S&P in black for 4th-straight week

NEW YORK -- Stock indexes inched ahead to record highs Friday, barely, after a late-afternoon push erased losses from earlier in the day. It caps the fourth-straight week of gains for the Standard & Poor's 500 index, its longest such streak since July.

Reports through the week showed that the economy is improving and corporate profits are growing more quickly than analysts expected.

The S&P 500 rose 3.94 points Friday, or 0.2 percent, to 2,351.16. The Dow Jones industrial average edged up by 4.28 points, less than 0.1 percent, to 20,624.05 and also set a record. The Nasdaq rose 23.68, or 0.4 percent, to 5,838.58, its own all-time high.

Slightly more stocks fell than rose on the New York Stock Exchange.

The past two days have been lackluster for stocks, with the S&P 500 dipping on Thursday, in comparison to the strong run they had been on. That slowdown was more a result of investors looking to cash in some profits than of any fear or need to get out of the market, said JJ Kinahan, chief market strategist at TD Ameritrade.

"People don't want unnecessary risk heading into a three-day weekend," he said. "This is more about taking off risk than about aggressive selling."

U.S. markets will be closed Monday in honor of Washington's Birthday.

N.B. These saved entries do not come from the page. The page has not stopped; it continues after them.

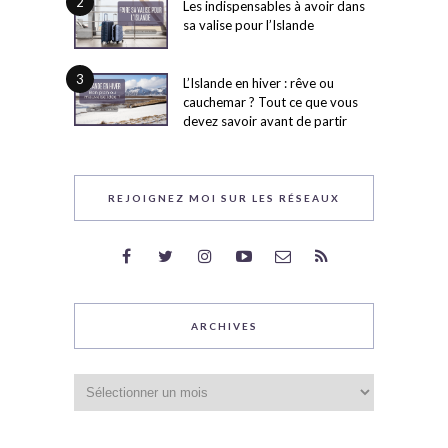
2
Les indispensables à avoir dans
sa valise pour l’Islande
3
L’Islande en hiver : rêve ou
cauchemar ? Tout ce que vous
devez savoir avant de partir
REJOIGNEZ MOI SUR LES RÉSEAUX
ARCHIVES
Archives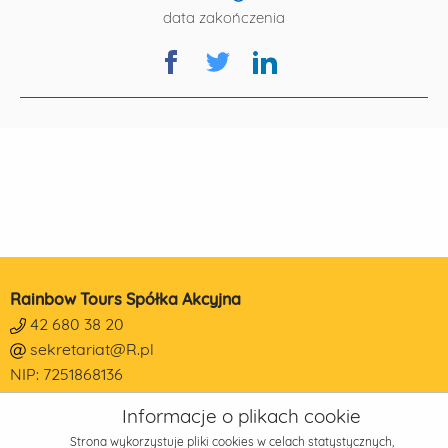
data zakończenia
Rainbow Tours Spółka Akcyjna
42 680 38 20
sekretariat@R.pl
NIP: 7251868136
REGON: 473190014
Informacje o plikach cookie
KRS: 0000178650
Strona wykorzystuje pliki cookies w celach statystycznych,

Kinahan pointed to relative calmness in the markets for the volatility index, or VIX, which measures expectations for future volatility in the S&P 500, and for gold, a traditional landing spot when investors are nervous.

Campbell Soup had the biggest drop in the S&P 500 after the company surprised analysts by reporting weaker revenue in its latest quarter than a year earlier. Its earnings were better than Wall Street had forecast, however. Shares fell $4.07, or 6.5 percent, to $58.48.

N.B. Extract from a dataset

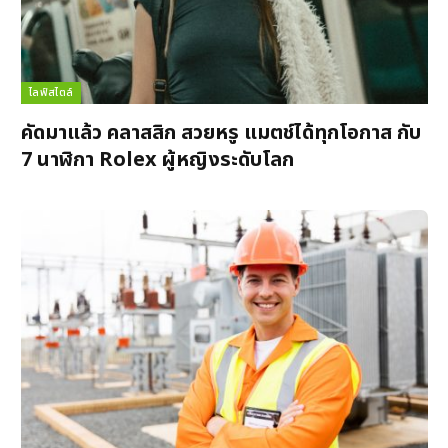
ไลฟ์สไตล์
คัดมาแล้ว คลาสสิก สวยหรู แมตช์ได้ทุกโอกาส กับ
7 นาฬิกา Rolex ผู้หญิงระดับโลก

General Mills fell $2.31, or 3.8 percent, to $59.23 after it warned of tougher times ahead. It said weaker-than-expected U.S. sales of yogurt and soup pushed it to cut its sales and profit forecast for its fiscal year, which ends in May.

Treasury yields gave back some of the gains they made earlier in the week. The yield on the 10-year Treasury note fell to 2.42 percent from 2.45 percent late Thursday. The two-year yield dipped to 1.19 percent from 1.21 percent, and the 30-year Treasury yield sank to 3.02 percent from 3.05 percent.

In European stock markets, the French CAC 40 index fell 0.7 percent, Germany's DAX was virtually flat and the U.K. FTSE 100 rose 0.3 percent.

Benchmark U.S. crude oil rose 4 cents to settle at $53.40 a barrel. Brent crude, the international standard, fell 16 cents to close at $55.81 a barrel. Natural gas fell 2 cents to $2.83 per 1,000 cubic feet, wholesale gasoline fell nearly a cent to $1.52 per gallon and heating oil rose a fraction of a penny to $1.64 per gallon.

Gold fell $2.50 to settle at $1,239.10 per ounce, silver fell 4 cents to $18.03 per ounce and copper fell 1 cent to $2.71 per pound.